City Hall is no longer on a private estate, no Kuwaiti investment company is involved, and the application process involves no "corporate permission" - you submit a form to the city government, and it sounds like the point is to make sure each rally is allocated a separate area, and they don't deny permission outright.

Please don't be unreasonable.

> Every single thing in the text you (inaccurately) quoted.

Your first sentence makes no sense. It's quoted directly from the Guardian article, not from me.

> it sounds like the point is to make sure each rally is allocated a separate area, and they don't deny permission outright.

FWIW, look at the next article I linked. You're really understating the restrictions for a public, outdoor venue. This is on brand with restrictive public use.
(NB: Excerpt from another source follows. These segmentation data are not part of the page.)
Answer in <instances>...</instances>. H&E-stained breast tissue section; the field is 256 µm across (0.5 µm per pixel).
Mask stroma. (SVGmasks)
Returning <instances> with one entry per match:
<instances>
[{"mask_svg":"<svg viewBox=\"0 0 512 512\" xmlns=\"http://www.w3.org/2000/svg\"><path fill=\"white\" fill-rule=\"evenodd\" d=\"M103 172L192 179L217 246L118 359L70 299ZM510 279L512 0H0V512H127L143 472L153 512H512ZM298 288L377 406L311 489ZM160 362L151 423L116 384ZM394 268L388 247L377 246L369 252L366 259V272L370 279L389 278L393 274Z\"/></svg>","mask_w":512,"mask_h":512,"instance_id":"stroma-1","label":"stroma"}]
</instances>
- No noise directed outwards

- no noise after 6PM

- confined to two lawns (that can't fit more than 3k people)

- no sound speakers

- no overnight rallies even if quiet

- leave no trash

- no food for others

- you're strongly advised to fill out a notification form if your group is larger than a dozen people

No, there was a bunch in the middle that you removed.

Most of those restrictions sound pretty standard and reasonable! No amplification is the only one that I’d be upset about as an organizer.

> No, there was a bunch in the middle that you removed.

I didn't remove anything.

It seems you're reading and responding to different discussions.